CTEC is modeled after a program in Newnan, Georgia, a small city outside of Atlanta that realized back in the early 2000s it was losing its young people after high school, even while good jobs in the community remain unfilled.
“So they did something that sounds so simple but isn’t—they trained young people for jobs that exist,” Spain says.
CTEC plans to do the same thing. The school will focus on providing job training in four high-demand areas: computer science, skilled crafts, medical and manufacturing. Students enrolled in the school—juniors and seniors—will attend class at their regular high school for half the day, then take classes at CTEC for the other half.
“We will try to map business needs and community needs to student needs,” Dann says.
CTEC will also offer “professionalism” classes that help students learn how to find and apply for internships and jobs.
The school plans to enroll 150 students next fall. Those students will be admitted based on an application and interview process. Dann is currently making the rounds at local high schools, meeting with principals to let them know what CTEC has to offer and to enlist their help in encouraging students who would be a good fit for the school to apply.
Eventually, CTEC will be able to accommodate 300 students on its existing campus, and it has available space on its site to expand.
Before any of that can happen, however, CTEC has to recruit faculty, which Dann says will be a challenge. Though the local business community has been very generous with donating tools and equipment that can be used in CTEC training, Dann wonders how willing experienced professionals and tradesmen will be to give up good-paying positions to teach school.

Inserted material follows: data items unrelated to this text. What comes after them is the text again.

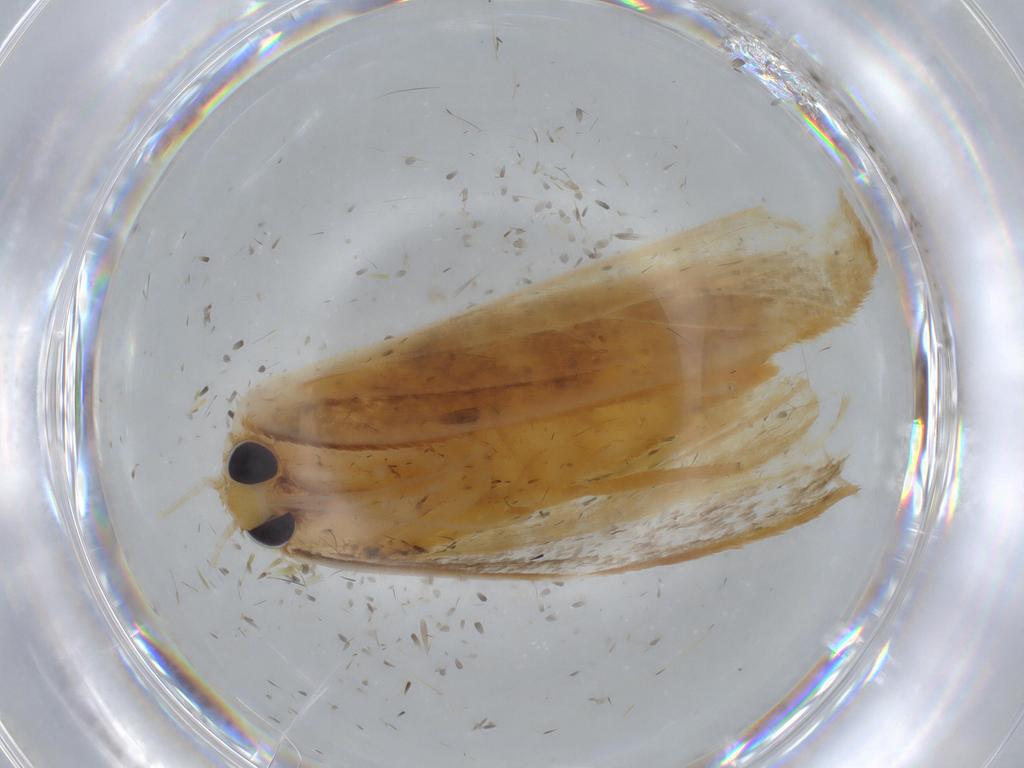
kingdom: Animalia
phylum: Arthropoda
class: Insecta
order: Lepidoptera
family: Erebidae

“One of the reasons we’re doing this is because we have a workforce shortage,” she says. “So the people who are working are well paid and don’t want to give up a good job.”
Dann is hoping to recruit retired workers or those in mid-career who are maybe looking to do something different with their lives.
Another challenge she is working through is figuring out how to get incoming students up to speed so they are ready to take classes that will enable them to be certified as plumbers, electricians, EMTs and certified nursing assistants.
Some EBR high schools already offer the kind of prerequisites CTEC students will need to take. Dann is working with the system to bring those kinds of classes—jobsite safety courses, for instance—to other schools. In the meantime, she plans to create a boot camp or extended orientation program that incoming students can take over the summer before the start of the new school year.
Local industry executives who have long complained about the challenges of hiring skilled workers say CTEC has the potential to transform the local workforce and the economy.
“In three generations, no one has ever communicated like this and connected the dots,” Turner Industries Executive Vice President Stephen Toups says. “This is a phenomenal program and EBR has been late to the dance. We are happy they have finally been able to make it happen.”